___ EXCERPTED RECORDS ___

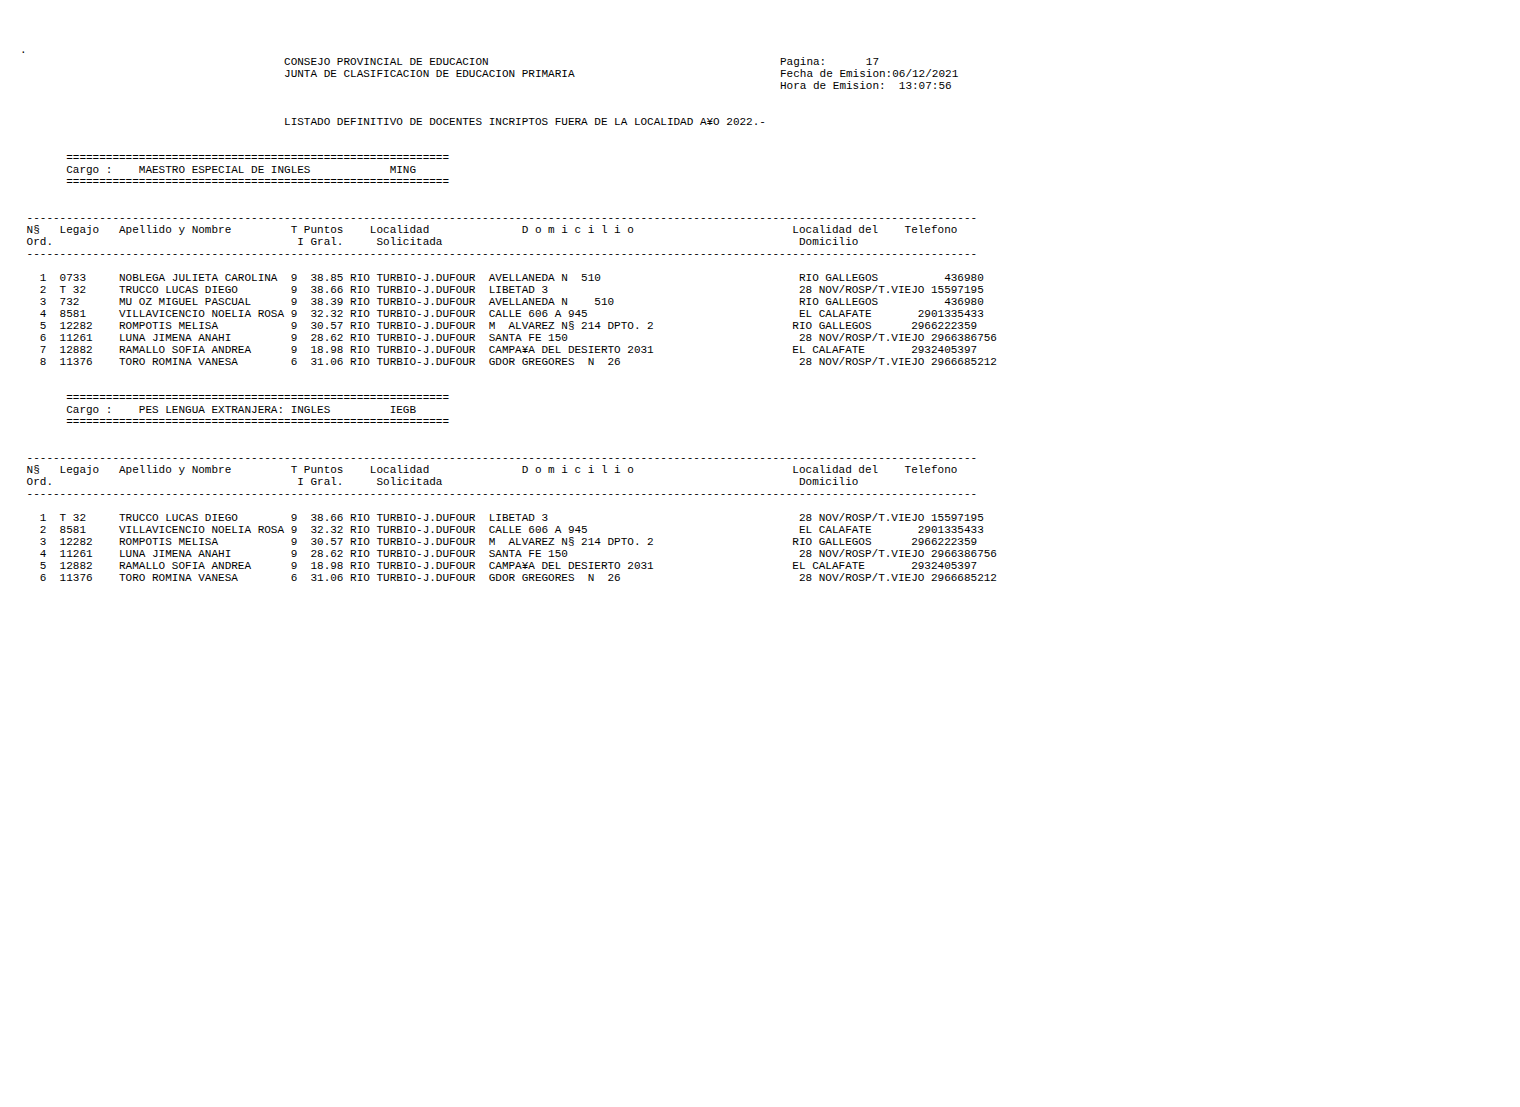.
| CONSEJO PROVINCIAL DE EDUCACION | Pagina: 17 |
| JUNTA DE CLASIFICACION DE EDUCACION PRIMARIA | Fecha de Emision:06/12/2021 |
| | Hora de Emision: 13:07:56 |
LISTADO DEFINITIVO DE DOCENTES INCRIPTOS FUERA DE LA LOCALIDAD A¥O 2022.- ========================================================== Cargo : MAESTRO ESPECIAL DE INGLES MING ========================================================== ------------------------------------------------------------------------------------------------------------------------------------------------ N§ Legajo Apellido y Nombre T Puntos Localidad D o m i c i l i o Localidad del Telefono Ord. I Gral. Solicitada Domicilio ------------------------------------------------------------------------------------------------------------------------------------------------ 1 0733 NOBLEGA JULIETA CAROLINA 9 38.85 RIO TURBIO-J.DUFOUR AVELLANEDA N 510 RIO GALLEGOS 436980 2 T 32 TRUCCO LUCAS DIEGO 9 38.66 RIO TURBIO-J.DUFOUR LIBETAD 3 28 NOV/ROSP/T.VIEJO 15597195 3 732 MU OZ MIGUEL PASCUAL 9 38.39 RIO TURBIO-J.DUFOUR AVELLANEDA N 510 RIO GALLEGOS 436980 4 8581 VILLAVICENCIO NOELIA ROSA 9 32.32 RIO TURBIO-J.DUFOUR CALLE 606 A 945 EL CALAFATE 2901335433 5 12282 ROMPOTIS MELISA 9 30.57 RIO TURBIO-J.DUFOUR M ALVAREZ N§ 214 DPTO. 2 RIO GALLEGOS 2966222359 6 11261 LUNA JIMENA ANAHI 9 28.62 RIO TURBIO-J.DUFOUR SANTA FE 150 28 NOV/ROSP/T.VIEJO 2966386756 7 12882 RAMALLO SOFIA ANDREA 9 18.98 RIO TURBIO-J.DUFOUR CAMPA¥A DEL DESIERTO 2031 EL CALAFATE 2932405397 8 11376 TORO ROMINA VANESA 6 31.06 RIO TURBIO-J.DUFOUR GDOR GREGORES N 26 28 NOV/ROSP/T.VIEJO 2966685212 ========================================================== Cargo : PES LENGUA EXTRANJERA: INGLES IEGB ========================================================== ------------------------------------------------------------------------------------------------------------------------------------------------ N§ Legajo Apellido y Nombre T Puntos Localidad D o m i c i l i o Localidad del Telefono Ord. I Gral. Solicitada Domicilio ------------------------------------------------------------------------------------------------------------------------------------------------ 1 T 32 TRUCCO LUCAS DIEGO 9 38.66 RIO TURBIO-J.DUFOUR LIBETAD 3 28 NOV/ROSP/T.VIEJO 15597195 2 8581 VILLAVICENCIO NOELIA ROSA 9 32.32 RIO TURBIO-J.DUFOUR CALLE 606 A 945 EL CALAFATE 2901335433 3 12282 ROMPOTIS MELISA 9 30.57 RIO TURBIO-J.DUFOUR M ALVAREZ N§ 214 DPTO. 2 RIO GALLEGOS 2966222359 4 11261 LUNA JIMENA ANAHI 9 28.62 RIO TURBIO-J.DUFOUR SANTA FE 150 28 NOV/ROSP/T.VIEJO 2966386756 5 12882 RAMALLO SOFIA ANDREA 9 18.98 RIO TURBIO-J.DUFOUR CAMPA¥A DEL DESIERTO 2031 EL CALAFATE 2932405397 6 11376 TORO ROMINA VANESA 6 31.06 RIO TURBIO-J.DUFOUR GDOR GREGORES N 26 28 NOV/ROSP/T.VIEJO 2966685212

___

### WORK ITEM
In the answer, repeat exactly the lines from the top of the entries above through the line with "Emision: 13:07:56 |", and leave pictures out of it.

### TASK SOLUTION
.
| CONSEJO PROVINCIAL DE EDUCACION | Pagina: 17 |
| JUNTA DE CLASIFICACION DE EDUCACION PRIMARIA | Fecha de Emision:06/12/2021 |
| | Hora de Emision: 13:07:56 |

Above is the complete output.